TEMPO.CO, Jakarta - Komisi Pemberantasan Korupsi meminta keterangan dari puluhan anggota Dewan Perwakilan Rakyat Daerah (DPRD) Sumatera Utara terkait proses pengajuan hak interpelasi. Pemeriksaan dilakukan di markas Brimob Polda Sumatera Utara dan di Gedung KPK.
"Benar ada sejumlah anggota DPRD yang dimintai keterangan sejak beberapa hari lalu," kata pimpinan sementara KPK Johan Budi di Gedung KPK, Senin, 14 September 2015.
Menurut Johan, KPK sedang melakukan tahap pengumpulan bahan keterangan (pulbaket) untuk menentukan apakah ada bukti yang cukup untuk menyimpulkan telah terjadi tindak korupsi dalam pengajuan hak interpelasi tersebut.
Sebelumnya, Johan mengatakan KPK telah meminta keterangan dari Gubernur Sumatera Utara Gatot Pujo Nugroho. Gatot sendiri saat ini telah berstatus tersangka dalam kasus suap hakim Pengadilan Tata Usaha Negara di Medan.

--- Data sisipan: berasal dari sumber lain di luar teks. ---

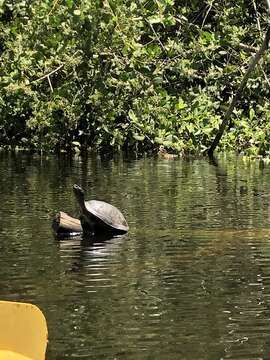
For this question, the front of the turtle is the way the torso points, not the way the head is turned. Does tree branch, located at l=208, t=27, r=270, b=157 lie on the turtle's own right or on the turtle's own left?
on the turtle's own right

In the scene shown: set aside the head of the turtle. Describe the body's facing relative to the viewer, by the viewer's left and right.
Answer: facing to the left of the viewer
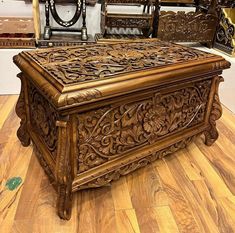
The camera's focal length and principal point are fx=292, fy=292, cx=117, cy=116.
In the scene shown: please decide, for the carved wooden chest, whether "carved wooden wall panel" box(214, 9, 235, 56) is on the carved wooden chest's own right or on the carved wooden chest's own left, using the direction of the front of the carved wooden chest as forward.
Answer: on the carved wooden chest's own left

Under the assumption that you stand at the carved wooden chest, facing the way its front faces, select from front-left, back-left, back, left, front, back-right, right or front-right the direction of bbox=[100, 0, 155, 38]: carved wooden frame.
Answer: back-left

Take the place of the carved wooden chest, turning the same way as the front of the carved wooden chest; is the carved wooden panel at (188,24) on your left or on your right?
on your left

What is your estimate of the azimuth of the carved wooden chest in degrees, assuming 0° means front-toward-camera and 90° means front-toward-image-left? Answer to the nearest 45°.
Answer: approximately 315°
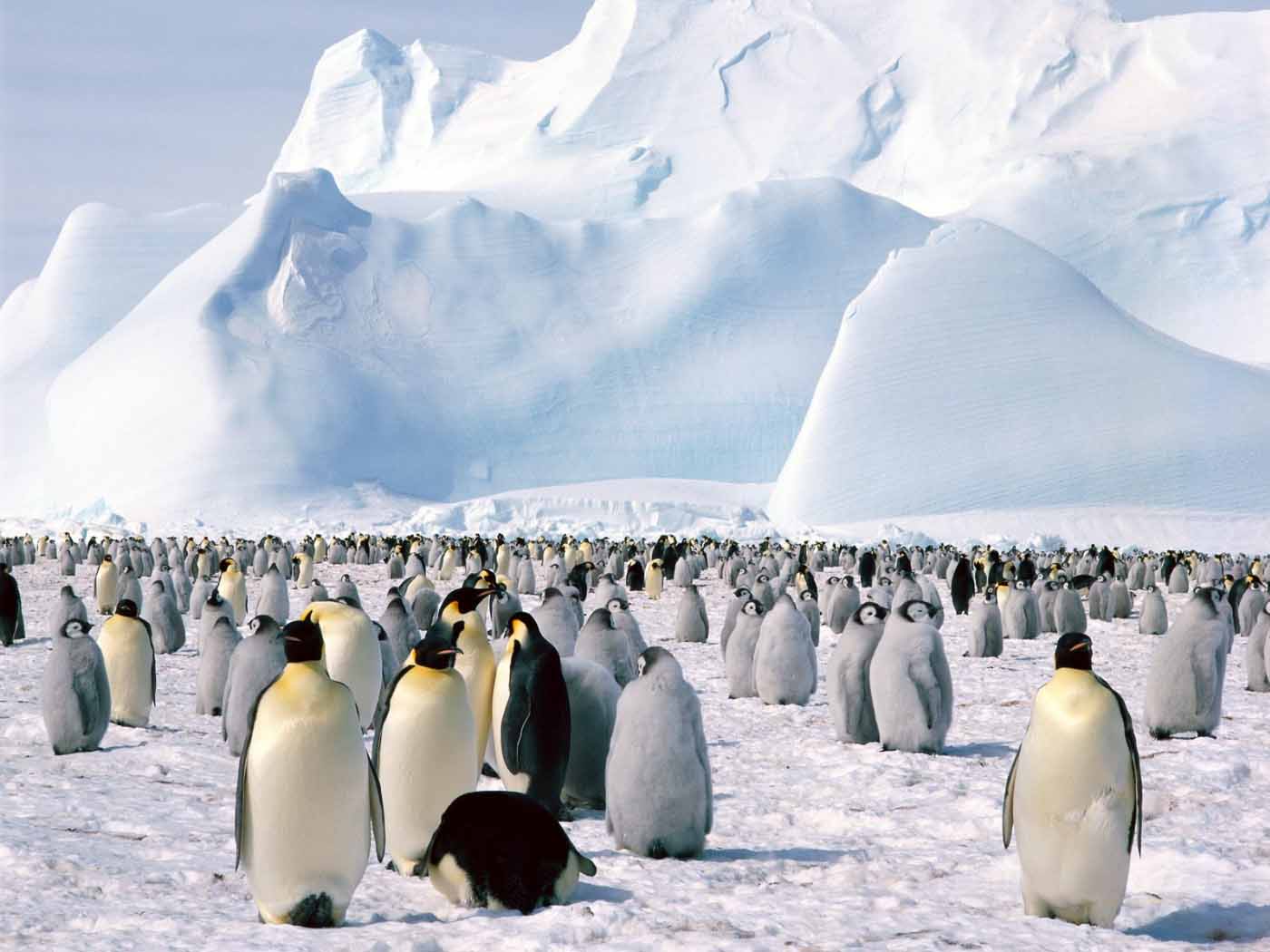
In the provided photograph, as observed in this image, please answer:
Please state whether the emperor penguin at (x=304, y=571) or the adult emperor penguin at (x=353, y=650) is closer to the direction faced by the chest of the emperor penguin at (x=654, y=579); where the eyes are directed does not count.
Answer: the adult emperor penguin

Johan memastikan kasus hak interpelasi bukan lah lanjutan dari kasus suap PTUN yang menjerat Gatot dan istri keduanya. "Kasus interpelasi berdasarkan laporan masyarakat," ucap Johan.
Dugaan adanya kejanggalan dalam pengajuan hak interpelasi menguat setelah KPK menggeledah kantor DPRD Sumut dan menyita dokumen hak interpelasi DPRD. Selain dokumen terkait interpelasi, KPK juga dikabarkan membawa data yang berisi absensi dan risalah persidangan yang dilaksanakan DPRD Sumut.
Hak Interpelasi diajukan DPRD Sumut pada Gubernur Gatot menyangkut empat hal, yaitu pengelolaan keuangan daerah, penerbitan Peraturan Gubernur Sumut nomor 10 tahun 2015 tentang Penjabaran APBD 2015, kebijakan pembangunan Pemprov Sumut, dan etika Gubernur Sumut Gatot Pujo Nugroho sebagai kepala daerah.
Wacana penggunaan hak interpelasi terhadap Gubernur Gatot menguat pada Maret 2015. Sebanyak 57 dari 100 anggota DPRD Sumut membubuhkan tanda tangan untuk mengajukan hak interpelasi.
Namun, pada rapat paripurna 20 April, DPRD menyepakati hak interpelasi batal digunakan. Dari 88 anggota DPRD Sumut yang hadir, 52 orang menolak penggunaan hak tersebut, 35 orang menyatakan persetujuan, dan satu bersikap abstain. KPK mencurigai ada sesuatu di balik pembatalan tersebut.